Personal information
- Full name: Jocelyn Arthur Kallender
- Born: 13 February 1870 Brentford, Middlesex, England
- Died: 7 October 1953 (aged 83) Auckland, New Zealand
- Height: 6 ft 3+1⁄2 in (1.92 m)
- Bowling: Fast

Domestic team information
- 1893/94–1904/05: Auckland
- FC debut: 2 December 1893 Auckland v Wellington
- Last FC: 24 March 1905 Auckland v Hawke's Bay

Career statistics
| Competition | First-class |
| Matches | 12 |
| Runs scored | 389 |
| Batting average | 18.52 |
| 100s/50s | 0/1 |
| Top score | 55 |
| Balls bowled | 791 |
| Wickets | 16 |
| Bowling average | 21.12 |
| 5 wickets in innings | 0 |
| 10 wickets in match | 0 |
| Best bowling | 3/7 |
| Catches/stumpings | 5/– |
- Source: ESPNcricinfo, 7 April 2019

= Jocelyn Kallender =

New Zealand cricketer (1870–1953)

Jocelyn Arthur Kallender (13 February 1870 - 7 October 1953) was a New Zealand cricketer, playing 12 first-class matches for Auckland between 1893 and 1904. He also won the hammer throw at the New Zealand national athletics championships in 1897.

==Biography==
Kallender was born in Brentford, Middlesex, England, on 13 February 1870, and was baptised in the parish of Heston on 16 April that year. His parents were Katherine Cicelia Kallender and George Kallender, a major in the Madras Staff Corps. As a child, Kallender lived in India with his parents, and he moved to New Zealand in 1892. Kallender worked at the Auckland branch of the Bank of New Zealand for 32 years until his retirement in 1928.

On 14 January 1929, Kallender married Dorothea Mabel Takle (née Gribble) in Auckland.

Kallender died in Auckland on 7 October 1953, and he was buried at Purewa Cemetery. His widow, Dorothea, died in 1957.

==Cricket==

Auckland in January 1904, Kallender second from right in the middle row

Kallender stood six feet three and a half inches tall and weighed 18 stone (about 114 kilograms) during his cricket career. He played 12 first-class matches for Auckland over as many seasons, from 1893/94 to 1904/05. A fast bowler, he took 16 wickets at an average of 21.12, with best bowling figures of 3 for 7. With the bat, he was reputedly the hardest hitter in New Zealand and a very fast scorer.
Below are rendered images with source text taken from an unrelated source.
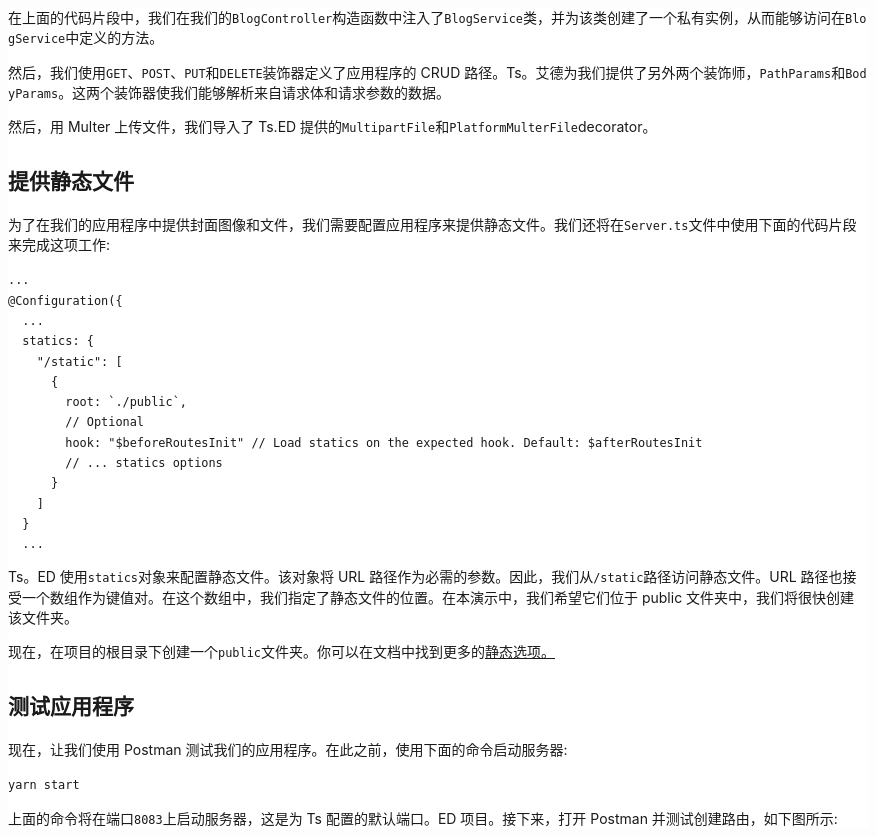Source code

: 在上面的代码片段中，我们在我们的`BlogController`构造函数中注入了`BlogService`类，并为该类创建了一个私有实例，从而能够访问在`BlogService`中定义的方法。

然后，我们使用`GET`、`POST`、`PUT`和`DELETE`装饰器定义了应用程序的 CRUD 路径。Ts。艾德为我们提供了另外两个装饰师，`PathParams`和`BodyParams`。这两个装饰器使我们能够解析来自请求体和请求参数的数据。

然后，用 Multer 上传文件，我们导入了 Ts.ED 提供的`MultipartFile`和`PlatformMulterFile`decorator。

## 提供静态文件

为了在我们的应用程序中提供封面图像和文件，我们需要配置应用程序来提供静态文件。我们还将在`Server.ts`文件中使用下面的代码片段来完成这项工作:

```
...
@Configuration({
  ...
  statics: {
    "/static": [
      {
        root: `./public`,
        // Optional
        hook: "$beforeRoutesInit" // Load statics on the expected hook. Default: $afterRoutesInit
        // ... statics options
      }
    ]
  }
  ...

```

Ts。ED 使用`statics`对象来配置静态文件。该对象将 URL 路径作为必需的参数。因此，我们从`/static`路径访问静态文件。URL 路径也接受一个数组作为键值对。在这个数组中，我们指定了静态文件的位置。在本演示中，我们希望它们位于 public 文件夹中，我们将很快创建该文件夹。

现在，在项目的根目录下创建一个`public`文件夹。你可以在文档中找到更多的[静态选项。](https://tsed.io/docs/serve-files.html#statics-options)

## 测试应用程序

现在，让我们使用 Postman 测试我们的应用程序。在此之前，使用下面的命令启动服务器:

```
yarn start

```

上面的命令将在端口`8083`上启动服务器，这是为 Ts 配置的默认端口。ED 项目。接下来，打开 Postman 并测试创建路由，如下图所示:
He scored 389 runs in 22 innings, with a high score of 55 and an average of 18.52.

==Other sports==
At the 1897 New Zealand national athletics championships, Kallender won the hammer throw representing Auckland, with a best distance of 93 ft 7 in. He also played both rugby union and association football, and was active in rowing before moving to New Zealand.